North Korea squarely blamed the United States for its decision, claiming Washington failed to keep its end of the deal.

“The U.S. postponed the process of delisting the [North] as a ‘state sponsor of terrorism,’” the Foreign Ministry said in a statement carried by the state news agency. “Now that the U.S. breached the agreed points, the [North] is compelled to take” countermeasures, it said.



Most ominously, the North said it would “consider soon a step to restore” the nuclear facilities, though it provided no details.

Washington reacted calmly.

Secretary of State Condoleezza Rice said North Korea “still has obligations,” adding that discussions were continuing. “I think we will just see where we will come out in a few weeks,” she said during a visit to Ramallah, in the West Bank.

Removing North Korea from the list of state sponsors of terrorism was one of the key concessions the U.S. offered in exchange for North Korea’s shutting down and disabling the reactor.

In late June, the U.S. said it would remove the North from the list of state sponsors of terrorism after it turned in a long-awaited, though partial, account of its nuclear programs and blew up the reactor’s cooling tower.

The two sides have since been negotiating how to verify the nuclear declaration. Washington has been adamant that it will remove the North from the terror list only after the country agrees to a verification plan.

North Korea began disabling the nuclear facility in November, but slowed the work because of the dispute with Washington over verification.

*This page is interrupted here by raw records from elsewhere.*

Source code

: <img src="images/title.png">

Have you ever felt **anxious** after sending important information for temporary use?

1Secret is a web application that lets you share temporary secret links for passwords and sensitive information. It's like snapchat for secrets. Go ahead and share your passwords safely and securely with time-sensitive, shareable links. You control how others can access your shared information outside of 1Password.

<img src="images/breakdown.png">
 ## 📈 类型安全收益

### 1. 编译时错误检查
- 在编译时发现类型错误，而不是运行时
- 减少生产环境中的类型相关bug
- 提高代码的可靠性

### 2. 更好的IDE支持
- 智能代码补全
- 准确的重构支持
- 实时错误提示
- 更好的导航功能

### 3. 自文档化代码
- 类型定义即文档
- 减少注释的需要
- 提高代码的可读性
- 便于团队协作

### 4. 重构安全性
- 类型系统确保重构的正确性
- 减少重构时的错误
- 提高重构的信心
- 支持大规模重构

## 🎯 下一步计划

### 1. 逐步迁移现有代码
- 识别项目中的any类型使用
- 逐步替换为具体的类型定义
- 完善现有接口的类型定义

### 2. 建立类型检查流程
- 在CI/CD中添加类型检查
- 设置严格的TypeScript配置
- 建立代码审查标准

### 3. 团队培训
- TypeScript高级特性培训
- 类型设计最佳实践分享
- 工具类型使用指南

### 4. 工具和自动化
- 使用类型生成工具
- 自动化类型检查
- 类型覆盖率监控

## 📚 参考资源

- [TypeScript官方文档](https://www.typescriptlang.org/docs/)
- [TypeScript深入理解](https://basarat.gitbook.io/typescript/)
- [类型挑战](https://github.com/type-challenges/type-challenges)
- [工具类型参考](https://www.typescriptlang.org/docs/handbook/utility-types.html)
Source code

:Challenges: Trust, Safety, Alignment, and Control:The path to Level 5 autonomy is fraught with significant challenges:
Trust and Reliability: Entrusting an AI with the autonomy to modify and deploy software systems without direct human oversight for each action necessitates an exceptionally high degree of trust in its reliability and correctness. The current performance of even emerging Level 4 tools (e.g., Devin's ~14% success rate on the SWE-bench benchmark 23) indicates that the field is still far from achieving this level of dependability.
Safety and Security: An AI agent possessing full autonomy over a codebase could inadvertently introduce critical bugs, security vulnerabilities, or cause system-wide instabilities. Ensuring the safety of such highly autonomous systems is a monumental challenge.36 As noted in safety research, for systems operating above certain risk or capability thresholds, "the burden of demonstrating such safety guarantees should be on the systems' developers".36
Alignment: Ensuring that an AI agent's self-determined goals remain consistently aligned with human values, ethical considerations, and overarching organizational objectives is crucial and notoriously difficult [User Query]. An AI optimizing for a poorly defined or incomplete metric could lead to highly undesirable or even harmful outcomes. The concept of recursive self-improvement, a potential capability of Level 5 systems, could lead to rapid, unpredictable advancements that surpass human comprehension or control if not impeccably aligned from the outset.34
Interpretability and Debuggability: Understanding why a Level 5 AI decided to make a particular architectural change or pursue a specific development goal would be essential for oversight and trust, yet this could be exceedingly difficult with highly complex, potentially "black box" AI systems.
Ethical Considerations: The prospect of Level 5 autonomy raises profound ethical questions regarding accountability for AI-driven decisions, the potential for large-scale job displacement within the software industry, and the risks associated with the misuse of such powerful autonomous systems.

“We’ve informed North Korea that we will take action to rescind its designation as a state sponsor of terrorism when it fulfills its commitment regarding verification,” White House spokeswoman Dana Perino said.

Sudden turnabouts by North Korea are not unusual. The United States, along with China, Japan, Russia and South Korea, have been working for five years to achieve North Korea’s denuclearization.

Though that process has been characterized by many obstacles, most notably North Korea’s underground detonation of a nuclear device in October 2006, Tuesday’s announcement marks the most serious recent challenge.

“I think this represents the biggest crisis to the denuclearization process since the February 13 agreement,” said Yang Moo-jin, a professor at the University of North Korean Studies in Seoul, referring to a landmark disarmament-for-aid deal reached last year.